GIVEN REQUEST: Edit the rows below by replacing "layout element" with "page element" and leave every other part as it is. Omit the pictures from your answer.

[Item position rows]

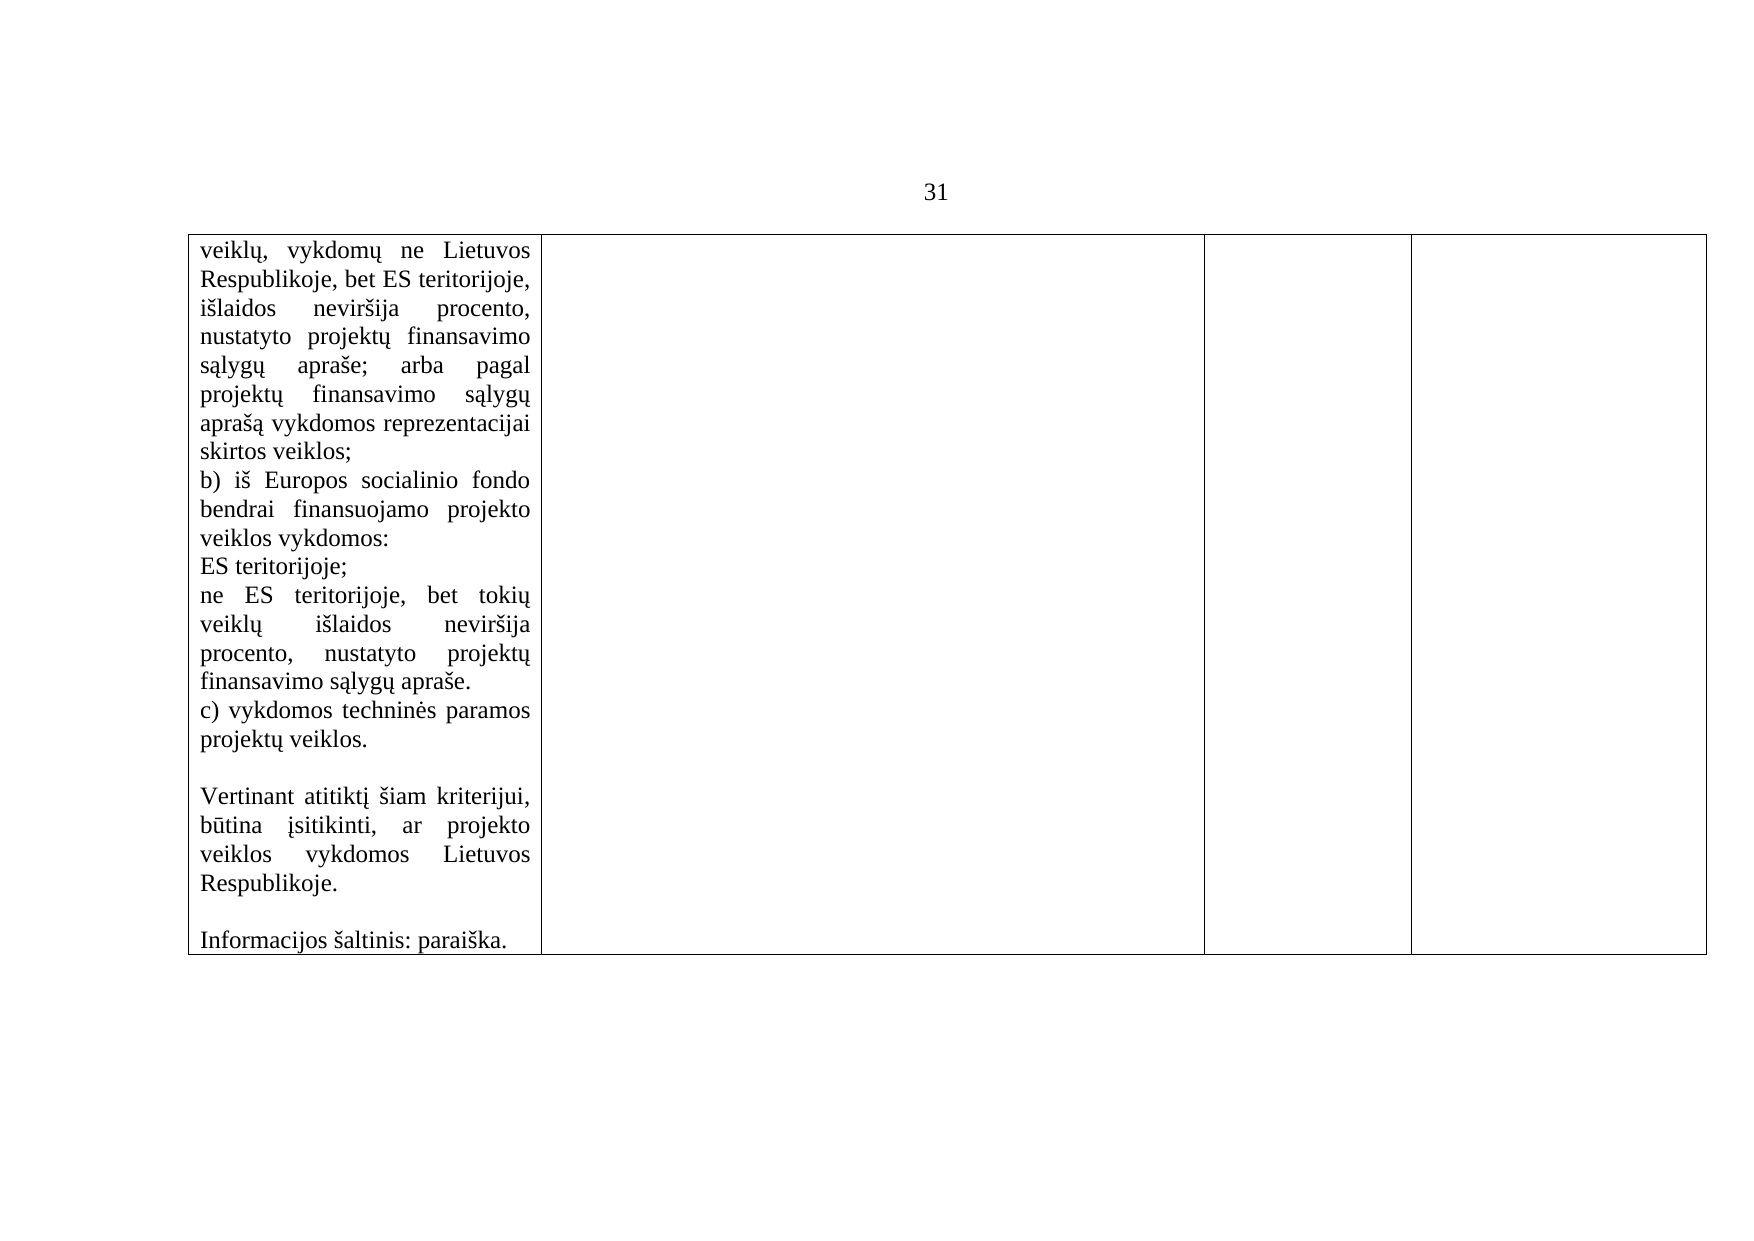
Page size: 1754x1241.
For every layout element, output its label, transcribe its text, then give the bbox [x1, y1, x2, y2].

table_cell [542, 235, 1204, 954]
table_cell [1412, 235, 1706, 954]
table_cell [1205, 235, 1411, 954]
table_cell veiklų, vykdomų ne Lietuvos Respublikoje, bet ES teritorijoje, išlaidos neviršija procento, nustatyto projektų finansavimo sąlygų apraše; arba pagal projektų finansavimo sąlygų aprašą vykdomos reprezentacijai skirtos veiklos; b) iš Europos socialinio fondo bendrai finansuojamo projekto veiklos vykdomos: ES teritorijoje; ne ES teritorijoje, bet tokių veiklų išlaidos neviršija procento, nustatyto projektų finansavimo sąlygų apraše. c) vykdomos techninės paramos projektų veiklos. Vertinant atitiktį šiam kriterijui, būtina įsitikinti, ar projekto veiklos vykdomos Lietuvos Respublikoje. Informacijos šaltinis: paraiška. [189, 235, 541, 954]
table_cell [1707, 234, 1711, 954]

TASK RESPONSE:
Page size: 1754x1241.
For every page element, output its label, transcribe its text, then give the bbox [x1, y1, x2, y2].

table_cell [542, 235, 1204, 954]
table_cell [1412, 235, 1706, 954]
table_cell [1205, 235, 1411, 954]
table_cell veiklų, vykdomų ne Lietuvos Respublikoje, bet ES teritorijoje, išlaidos neviršija procento, nustatyto projektų finansavimo sąlygų apraše; arba pagal projektų finansavimo sąlygų aprašą vykdomos reprezentacijai skirtos veiklos; b) iš Europos socialinio fondo bendrai finansuojamo projekto veiklos vykdomos: ES teritorijoje; ne ES teritorijoje, bet tokių veiklų išlaidos neviršija procento, nustatyto projektų finansavimo sąlygų apraše. c) vykdomos techninės paramos projektų veiklos. Vertinant atitiktį šiam kriterijui, būtina įsitikinti, ar projekto veiklos vykdomos Lietuvos Respublikoje. Informacijos šaltinis: paraiška. [189, 235, 541, 954]
table_cell [1707, 234, 1711, 954]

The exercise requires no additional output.